Differences: Sharding vs. Partition
TL;DR
Both techniques aim to reduce the size of original tables
- Partitioning is a feature within a single database.
- Sharding distributes data across different machines (databases).
Sharding
Sharding involves distributing data across multiple databases, typically on separate machines. This requires application-level logic to determine which database to use.

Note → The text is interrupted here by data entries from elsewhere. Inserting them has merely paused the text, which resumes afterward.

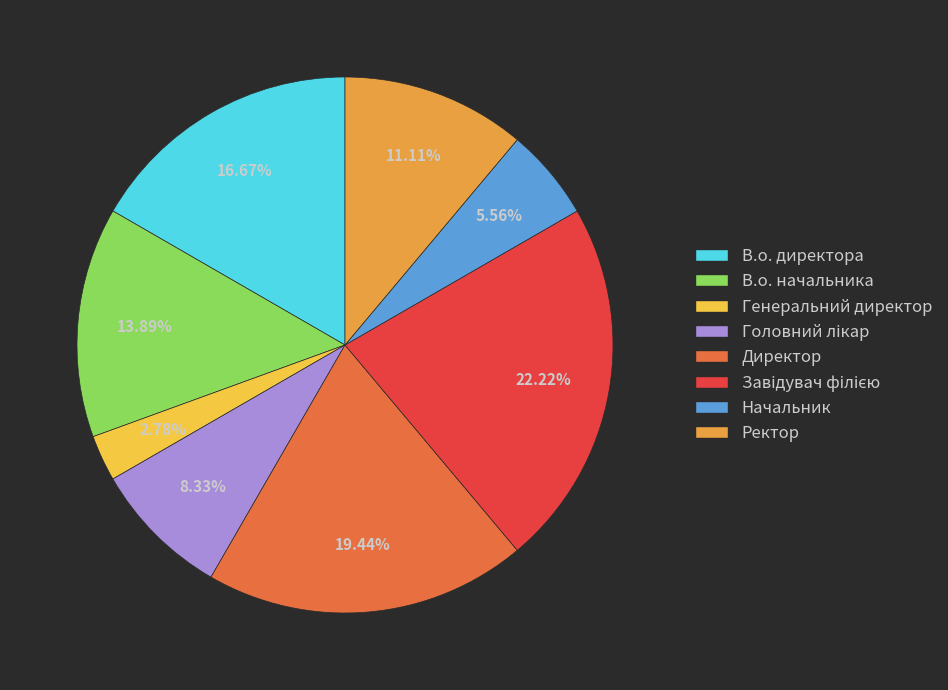

Do Ректор and Генеральний директор together represent more than half of the pie?

No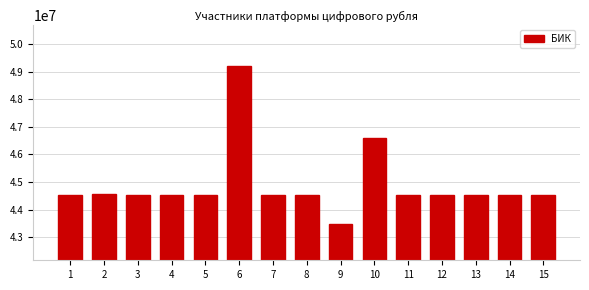

What is the approximate value at 9?

43469743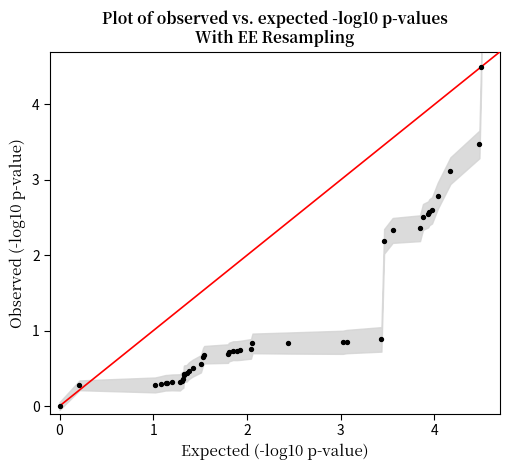

What Y value in the scatter plot is closest to 2?

2.2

// to get the shard based on user ID
function getShardUrl(userId) {
const shardIndex = userId % shardUrls.length;
return shardUrls[shardIndex];
}
// Middleware to connect to the appropriate shard
async function connectToShard(req, res, next) {
const userId = parseInt(req.params.userId);
const shardUrl = getShardUrl(userId);
try {
const client = await MongoClient.connect(shardUrl, { useNewUrlParser: true, useUnifiedTopology: true });
req.db = client.db();
req.dbClient = client;
next();
} catch (error) {
next(error);
}
}
// Route to get user data
app.get('/user/:userId', connectToShard, async (req, res) => {
try {
const userId = parseInt(req.params.userId);
const user = await req.db.collection('users').findOne({ userId });
res.json(user);
} catch (error) {
res.status(500).json({ error: error.message });
} finally {
await req.dbClient.close();
}
});
Horizontal Partitioning
Horizontal partitioning is suitable for large volumes of data, such as bank account transactions or historical newspaper classifications.

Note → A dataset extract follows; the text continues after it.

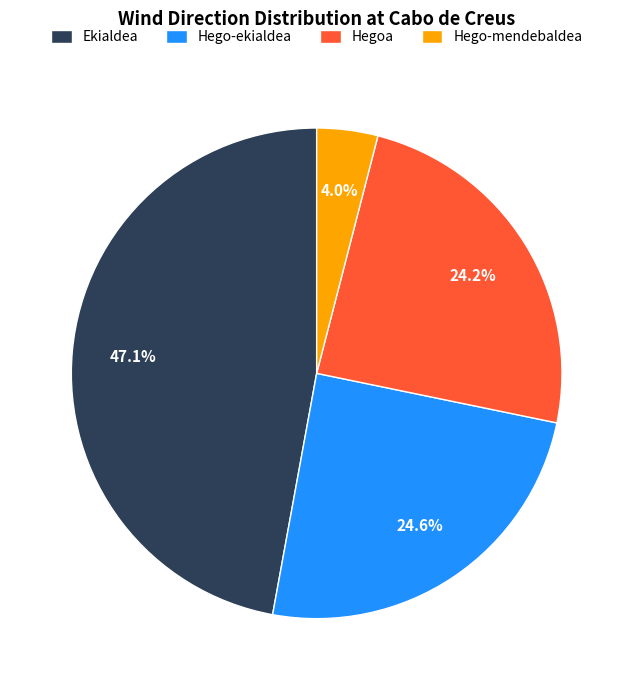

Which has a higher value, Hego-ekialdea or Hego-mendebaldea?

Hego-ekialdea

It divides data based on row values.
Example in PostgreSQL:
-- table
CREATE TABLE sales (
id SERIAL,
sale_date DATE NOT NULL,
amount DECIMAL(10,2)
) PARTITION BY RANGE (sale_date);
-- partition
CREATE TABLE sales_2023 PARTITION OF sales
FOR VALUES FROM ('2023-01-01') TO ('2024-01-01');
-- partition
CREATE TABLE sales_2024 PARTITION OF sales
FOR VALUES FROM ('2024-01-01') TO ('2025-01-01');
-- Data insertion
-- PostgreSQL automatically routes to the correct partition
INSERT INTO sales (sale_date, amount) VALUES ('2023-05-01', 100.00);
INSERT INTO sales (sale_date, amount) VALUES ('2024-02-15', 200.00);
Vertical Partitioning
Vertical partitioning is used when an original data structure (e.g., a User type) becomes too BAGGY. It splits the structure into frequently used (basic) and less frequently used (extended) parts.
Example:
-- origin table user
-- CREATE TABLE users (
-- user_id SERIAL PRIMARY KEY,
-- username VARCHAR(50),
-- email VARCHAR(100),
-- registration_date DATE,
-- profile_picture BYTEA,
-- bio TEXT
-- );
-- vertical partition
CREATE TABLE users_basic (
user_id SERIAL PRIMARY KEY,
username VARCHAR(50),
email VARCHAR(100),
registration_date DATE
);
CREATE TABLE users_extended (
user_id INT PRIMARY KEY,
profile_picture BYTEA,
bio TEXT,
FOREIGN KEY (user_id) REFERENCES users_basic(user_id)
);
-- Data migration
INSERT INTO users_basic (user_id, username, email, registration_date)
SELECT user_id, username, email, registration_date FROM users;
INSERT INTO users_extended (user_id, profile_picture, bio)
SELECT user_id, profile_picture, bio FROM users;
Note: In the original table, user_id
is SERIAL
(PostgreSQL-specific), which automatically generates a unique ID. In the users_extended
table, user_id
is declared as INT and references the user_id
in the users_basic
table via a FOREIGN KEY, linking the two tables.